Monday, August 9, 2021

Jamie Lee Boards a Terror Train; The Animals Have Their Day

Jamie Lee Curtis.
Terror Train (1980).  When a cruel college prank goes awry, its victim, Kenny, seemingly has a nervous breakdown. Three years later, the prank's perpetrators have become senior pre-med students, one of whom has hired a steam-driven train for a masquerade party. After almost everyone has boarded the train, a student named Ed is secretly murdered. The killer rolls the corpse under the caboose and dons the disguise—a Groucho Marx mask—worn by Ed. Thus, all the party attendees think that “Groucho” is Ed…and not a revenge-minded homicidal psycho.

The killer in disguise.
The Canadian-made Terror Train was one of the first slasher films made in the wake of Halloween’s box office success. Helmed by veteran Roger Spottiswoode, it’s an efficient thriller that generates a reasonable amount of tension. A key plot point has the killer donning the disguise of his latest victim. It also features an effective twist at the climax, which—while not original—nevertheless comes across as a mild surprise.

In her third "slasher film", following Halloween (1978) and Prom Night (1979), Jamie Lee Curtis stars as a surprisingly tough heroine. Her character may regret her role in the ill-fated prank and even feel sympathy towards Kenny, but she's willing to take on the killer at the end. The supporting cast is stronger than usual for this type of film with Ben Johnson as the train conductor, Hart Bochner as a manipulative student, and David Copperfield in his only dramatic role as...a magician. If actress D.D. Winters looks familiar, that's because she became Prince's protégé Vanity.

Terror Train isn't an undiscovered gem. It's an average thriller made on a modest budget, but by people that know how to make this sort of thing.

Christopher George as Steve.
Day of the Animals (1977). When the Earth's ozone layer starts depleting, it has an inexplicable effect on both domestic and wild animals living in high altitudes. It transforms them into bloodthirsty killers!

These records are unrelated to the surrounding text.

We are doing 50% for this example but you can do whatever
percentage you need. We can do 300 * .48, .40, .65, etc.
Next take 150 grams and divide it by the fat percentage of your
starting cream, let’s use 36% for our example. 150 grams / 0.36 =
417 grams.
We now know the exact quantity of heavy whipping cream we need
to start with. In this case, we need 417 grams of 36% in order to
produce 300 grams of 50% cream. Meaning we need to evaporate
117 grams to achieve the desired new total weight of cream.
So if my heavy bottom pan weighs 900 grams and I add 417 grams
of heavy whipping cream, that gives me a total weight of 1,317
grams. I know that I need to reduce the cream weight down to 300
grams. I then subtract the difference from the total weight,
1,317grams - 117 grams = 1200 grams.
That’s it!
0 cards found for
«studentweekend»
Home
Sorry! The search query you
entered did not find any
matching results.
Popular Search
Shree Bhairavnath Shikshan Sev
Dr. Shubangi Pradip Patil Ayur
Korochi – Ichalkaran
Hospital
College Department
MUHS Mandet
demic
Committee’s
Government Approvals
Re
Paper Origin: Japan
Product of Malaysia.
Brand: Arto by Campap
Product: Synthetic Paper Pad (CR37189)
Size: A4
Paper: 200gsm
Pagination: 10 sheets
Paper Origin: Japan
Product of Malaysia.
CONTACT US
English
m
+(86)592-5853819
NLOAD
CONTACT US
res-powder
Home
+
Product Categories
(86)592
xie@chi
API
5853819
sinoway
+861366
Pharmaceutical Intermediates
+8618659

That's bad news for a group of vacationers participating in a two-week wilderness trek through the mountains led by guides Steve (Christopher George) and Daniel (Michael Ansara). After the group fends off an attack by a single wolf, it begins to splinter. Matters get worse when one of the hikers, a bigoted executive (Leslie Nielsen) with a huge ego, convinces some of the group to follow him instead of Steve. Pretty soon, the humans are fighting for their lives as they face mountain lions, bears, birds, snakes, wild dogs--and each other.

Leslie Nielsen.
Made two years after Jaws (1975), Day of the Animals is often mentioned with other ecologically-themed films where Mother Nature rebels against humans (e.g., Grizzly, Frogs, Food of the Gods, The Pack, etc.). That's a shame, because it's better than those drive-in efforts; indeed, for most of its running time, Day of the Animals is a tidy suspense film with solid acting. 

Unfortunately, it starts to unravel when Leslie Nielsen's bizarre executive strips off his shirt and starts acting like a mad man. Sure, Nielsen has a field day overacting and spouts some memorable dialogue (to a young boy: "You little cockroach! You gonna tell me about survival?"). However, his performance ruins the second half of the movie (for a more serious take on a similar character, see Sands of the Kalahari).

Lynda Day George and hair.
The rest of the cast acquit themselves satisfactorily and it's fun to see: Lynda Day George (Chris's wife) as a reporter whose blonde hair always looks perfectly coiffed; Ruth Roman as an overbearing mother; Richard Jaeckel as a well-meaning professor; Paul Mantee (Robinson Crusoe on Mars) as a former football player; and a young Andrew Stevens.

The animals prove to be adequate thespians, too, especially the bear and a pack of wild dogs that attack near the climax. The latter scene does leave one with a lingering question: Why are all the wild dogs in the pack German Shepherds?


  1. I didn't realize there was discussion of earth's thinning ozone layer in the 1970s. I'm off to do a little online research, which is something your thoughtful blog has encouraged me to do quite often.